I was surely crimson everywhere my skin was exposed.

I stared down at Zara’s white mane, shot through with a dull yellow, the color of chicken fat.

Tired with his continual refrain that I was some kind of insatiable temptress, I said, “Well, it worked, didn’t it? ” I made myself continue to look ahead.

Evangeline chortled and slapped her thigh. “Did it, Reed?”

I wished I could see his face, but I knew that if I turned, it would, as it so always was, be concealed by that hood. So I forced myself not to look.

There was a beat and then he said, with indifference, almost as if admitting to it took nothing away from him, “It’s a fine backside.”

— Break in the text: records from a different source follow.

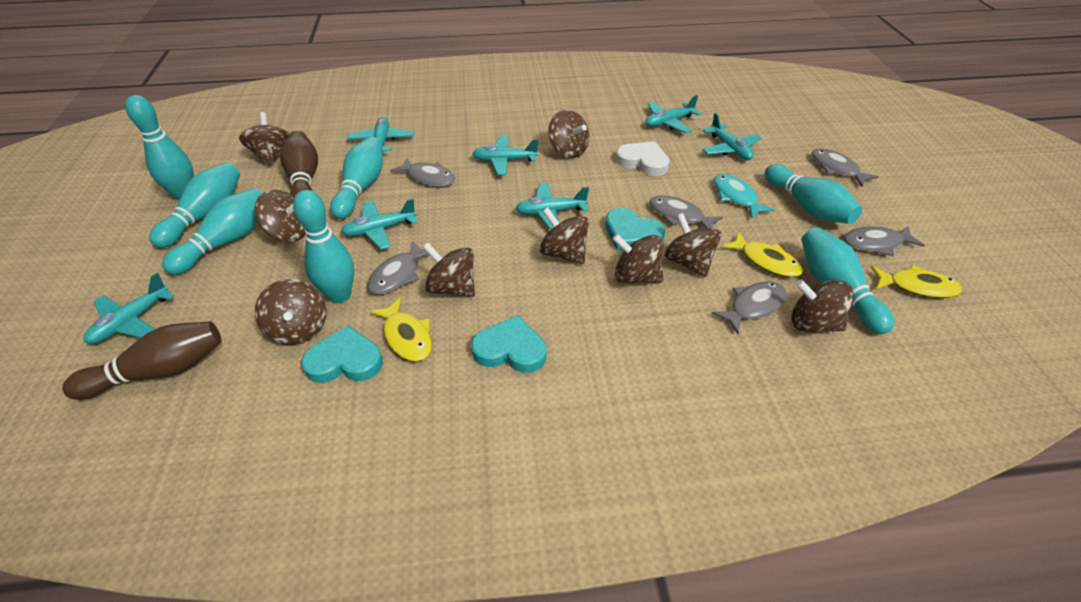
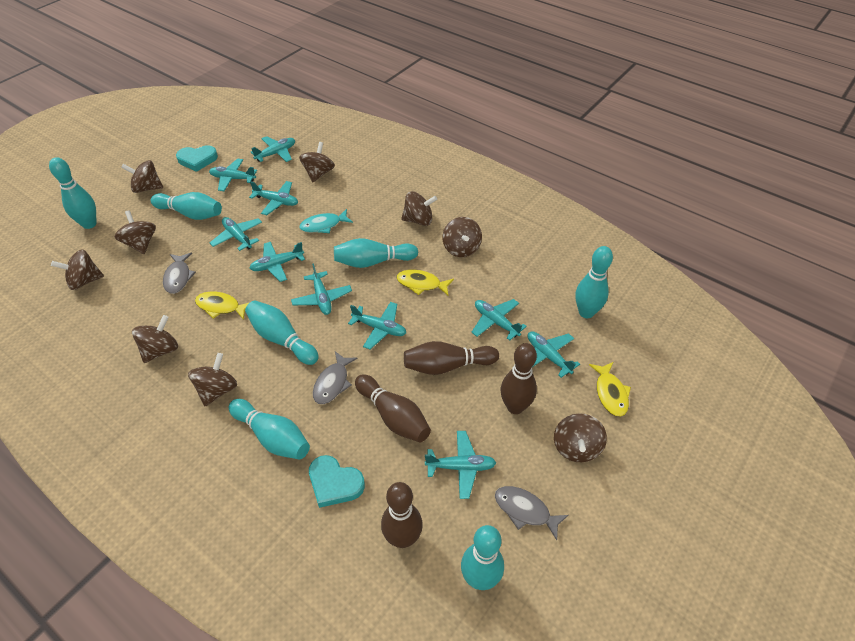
brown bowling pin: [62,321,222,400] [280,131,318,197] = 2 -> [355,374,431,442] [381,482,423,548] [404,341,499,375] [501,343,537,414] = 4
grey fish: [367,241,429,294] [390,157,455,186] [650,195,723,228] [711,281,787,334] [812,148,879,187] [844,226,925,256] = 6 -> [163,253,196,294] [313,351,357,404] [495,486,569,540] = 3
turquoise heart: [301,325,383,383] [471,315,547,373] [605,208,666,251] = 3 -> [176,145,218,172] [309,455,365,508] = 2
turquoise plane: [83,273,174,344] [341,199,417,250] [347,117,414,151] [472,136,539,175] [516,183,589,230] [645,95,701,133] [702,113,762,160] = 7 -> [209,159,257,191] [210,217,262,251] [249,181,298,215] [249,242,305,282] [251,136,295,162] [291,263,352,315] [348,302,406,349] [425,431,496,499] [471,299,527,340] [528,331,580,378] = 10
white heart: [616,141,670,176] = 1 -> none = 0

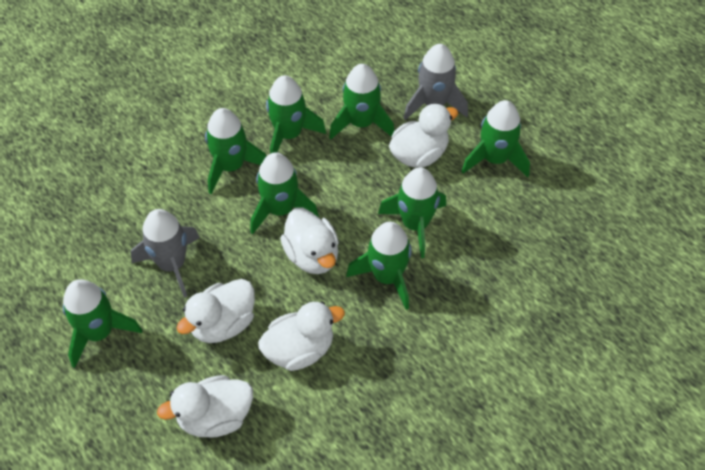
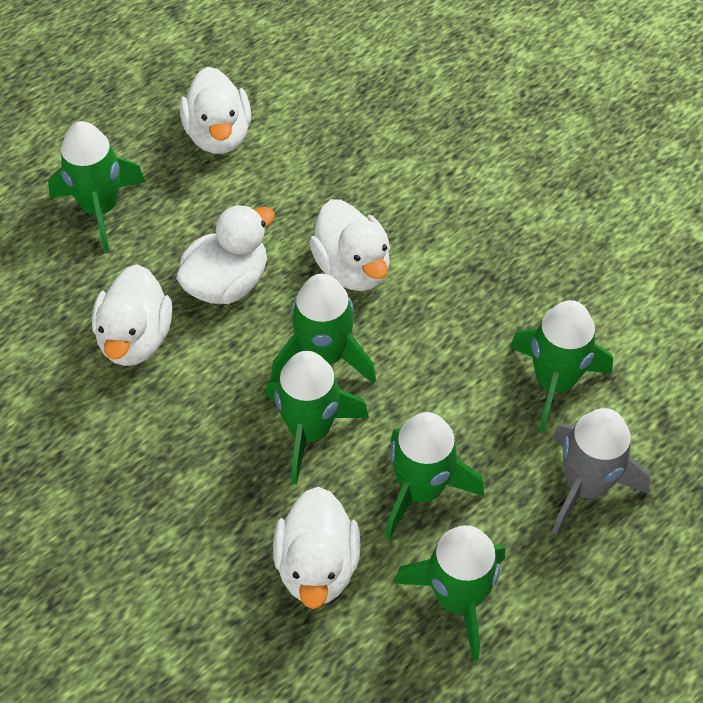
green rocket: [63,279,142,368] [205,108,266,194] [250,152,319,234] [266,75,326,154] [329,64,394,139] [346,222,412,310] [378,168,446,258] [461,100,530,177] = 8 -> [48,121,145,252] [266,351,369,485] [271,274,376,384] [385,412,484,539] [394,525,505,661] [510,300,613,433] = 6
grey rocket: [131,209,200,298] [404,44,468,120] = 2 -> [552,408,651,535] = 1

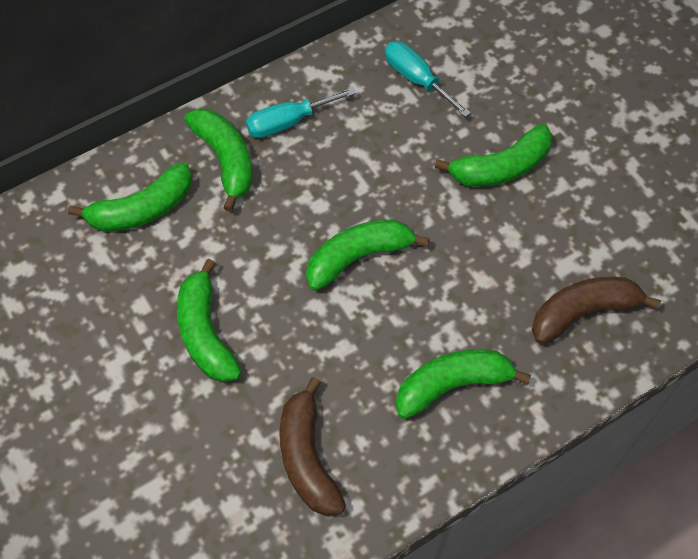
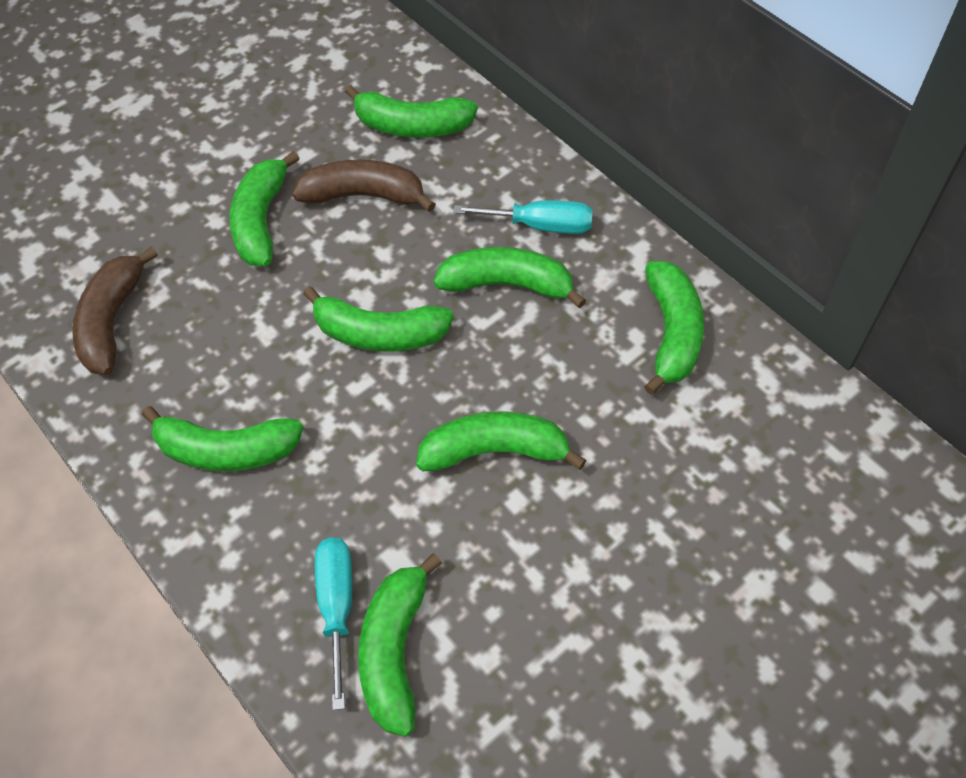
green banana: [68,163,192,232] [177,259,242,382] [184,108,252,212] [306,220,430,291] [396,349,531,419] [435,124,552,187] = 6 -> [142,406,303,472] [229,151,300,266] [303,286,454,352] [345,85,478,138] [358,554,442,737] [416,411,587,471] [433,247,586,309] [644,261,704,395] = 8

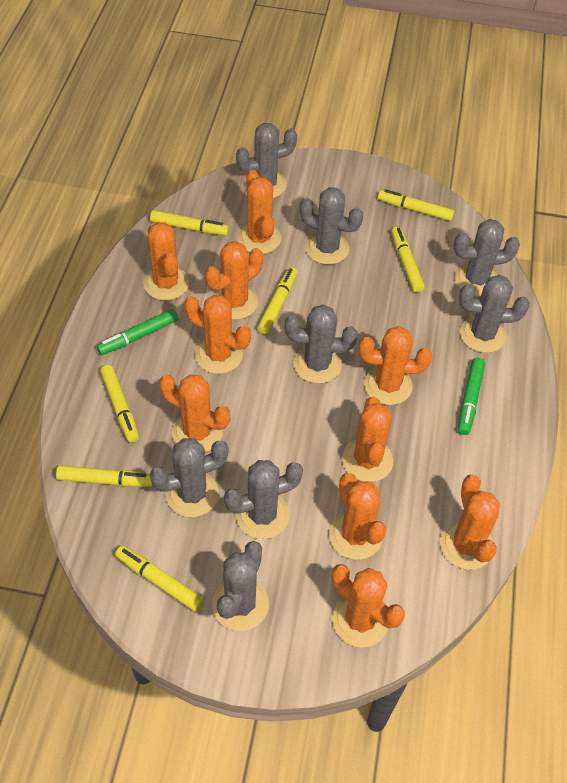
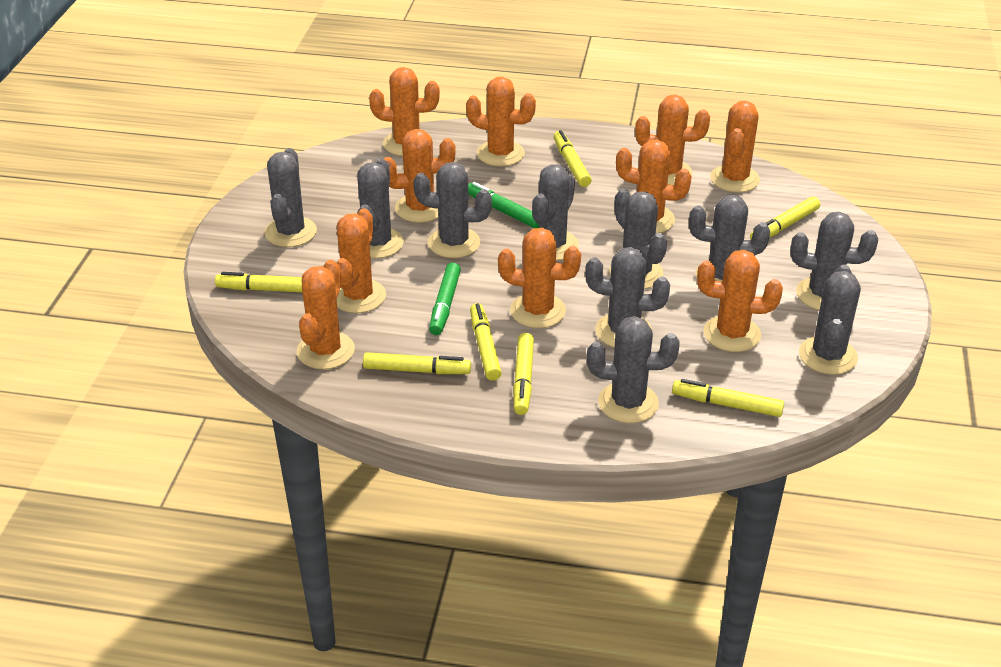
grey cactus: [150,438,228,517] [212,541,269,631] [224,460,303,539] [236,123,297,198] [285,305,357,384] [300,187,363,265] [454,219,520,296] [459,275,530,353] = 8 -> [264,148,317,247] [357,158,404,259] [413,162,492,258] [532,164,579,260] [585,247,670,348] [587,316,680,423] [609,189,667,289] [689,195,770,281] [790,212,878,310] [799,264,861,375] = 10

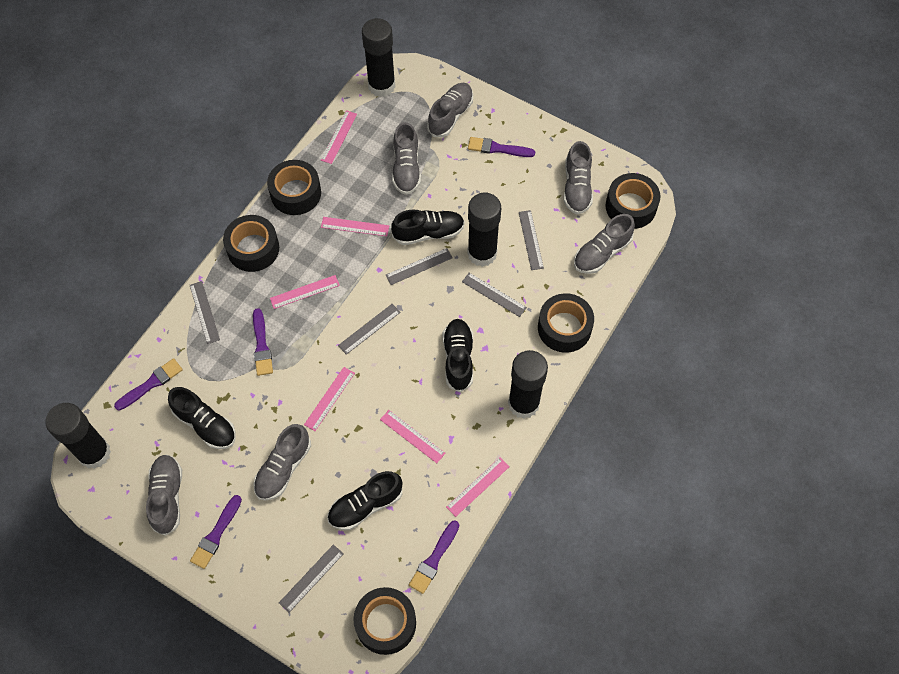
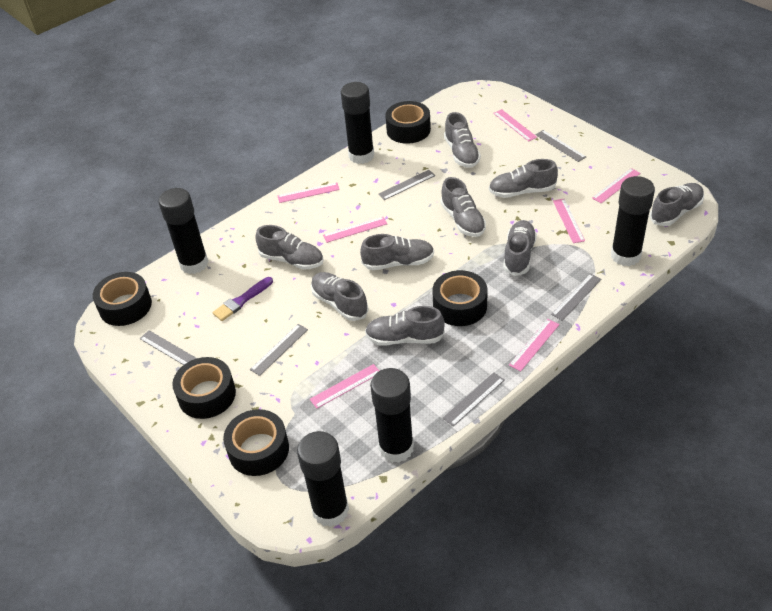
black glue stick: [45,403,111,469] [362,18,395,97] [467,193,501,267] [508,350,548,419] = 4 -> [159,188,209,274] [297,431,349,527] [341,82,374,164] [370,368,414,463] [611,176,655,266] = 5
black shoe: [168,387,236,449] [327,471,403,530] [391,210,465,245] [443,319,473,392] = 4 -> none = 0
grey shoe: [146,454,182,536] [253,424,311,501] [392,122,421,195] [427,83,473,137] [564,141,593,214] [574,214,635,274] = 6 -> [255,225,324,270] [311,272,369,321] [360,234,434,270] [365,306,445,346] [440,177,486,237] [444,112,481,168] [489,159,558,198] [503,220,537,276] [649,183,704,226] = 9
pink ruler: [270,275,340,309] [304,367,355,431] [321,110,357,164] [321,217,389,236] [380,410,445,463] [446,457,510,517] = 6 -> [277,182,340,203] [310,364,379,409] [323,217,387,243] [493,109,537,141] [509,319,560,371] [553,199,585,243] [592,168,641,203] = 7
purple brush: [114,358,183,411] [190,495,242,569] [253,308,273,376] [409,520,459,594] [468,137,535,157] = 5 -> [212,277,273,321] = 1

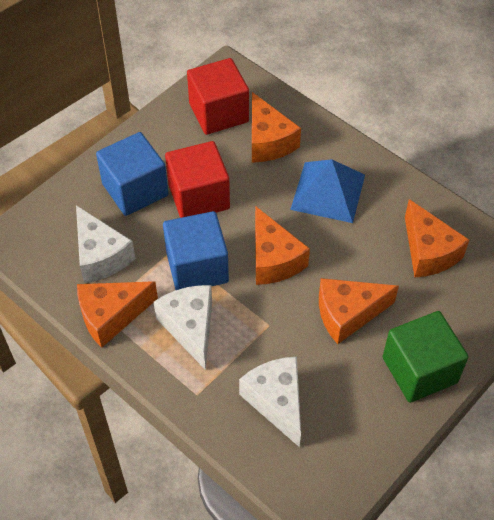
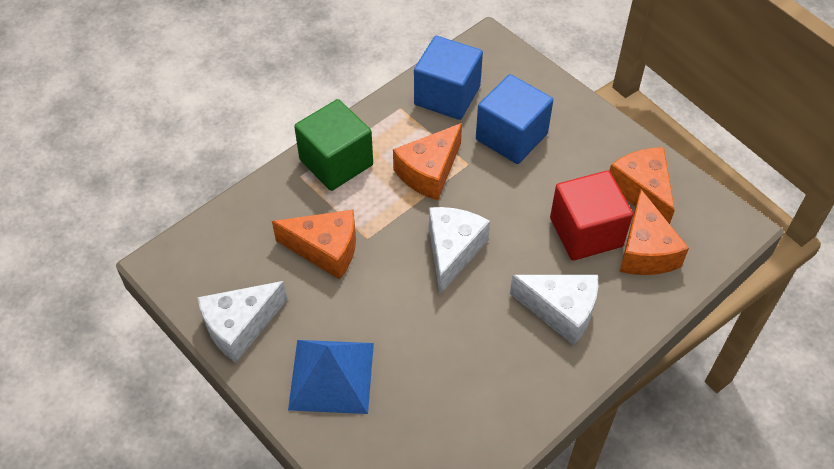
orange cheese: [77,281,158,348] [252,92,301,162] [255,206,310,285] [319,278,399,344] [405,199,469,277] = 5 -> [272,209,356,280] [393,123,462,201] [609,147,675,224] [620,190,689,275] = 4
red cube: [165,141,230,218] [187,58,249,135] = 2 -> [550,170,633,261] = 1

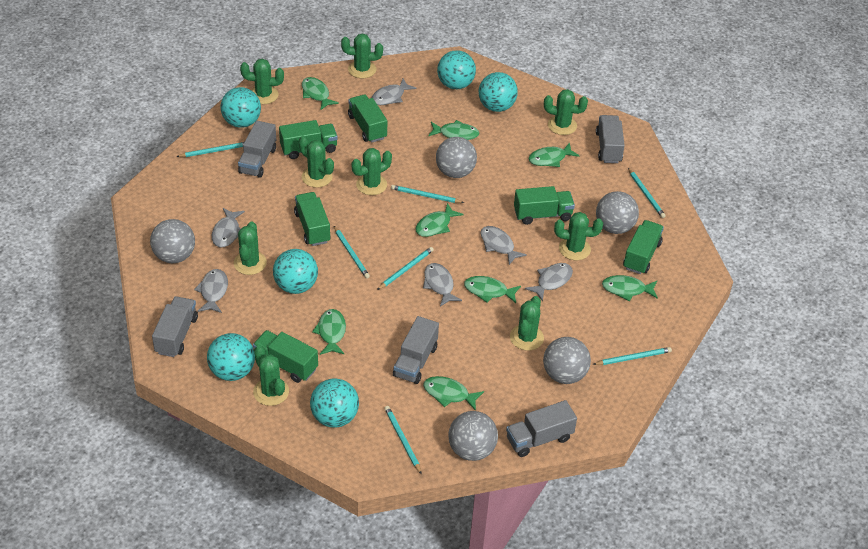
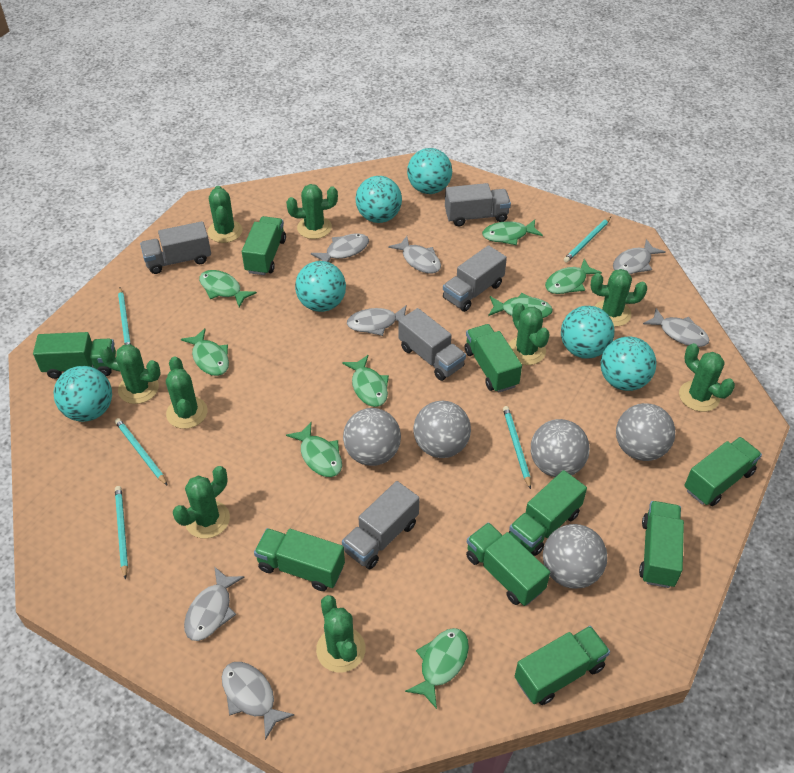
green truck: [253,330,318,383] [279,120,338,159] [294,192,331,246] [348,94,387,143] [514,186,575,225] [623,220,664,274] = 6 -> [33,332,116,379] [242,216,286,275] [254,528,345,591] [465,324,522,393] [466,522,550,606] [509,470,587,556] [515,626,610,705] [639,501,684,588] [684,437,762,506] = 9
grey fish: [194,269,228,313] [212,208,245,247] [372,79,417,105] [423,263,462,307] [480,226,527,265] [525,263,573,301] = 6 -> [184,566,244,641] [222,662,295,740] [311,233,369,262] [347,305,407,336] [388,236,441,274] [613,239,665,274] [643,308,709,347] = 7
turquoise pencil: [176,142,244,157] [334,226,370,278] [377,247,434,290] [384,406,422,474] [391,185,464,203] [593,347,672,365] [628,168,665,218] = 7 -> [115,418,168,486] [115,486,128,580] [118,287,131,345] [503,406,531,489] [564,217,611,263] = 5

Unable to resist, I turned to him, surprised and a bit triumphant. But my triumph was short-lived. His wry smile was in place, and he remained looking at the road. Then he sighed and said, “It always feels nice to win, doesn’t it? At least every now and then.”

I exhaled noisily. “Are you saying you admit that my backside’s effect on you is a victory for me? Because it is.”

“Oh no,” he said, cocksure but still relaxed. “I am saying you have finally admitted to what I have been saying for weeks now. It is my victory today, madam. Not yours.”

Godsdamn him. He had trapped me into admitting I was a seductress.

“Explain,” Evangeline demanded.

Reed finally turned to look at me and then said, “I’ll let the midwife tell you. I worry I will gloat if I do.” Then he spurred his roan and shot off down the road, adroit in his horsemanship, navigating the horse around wagons and walkers.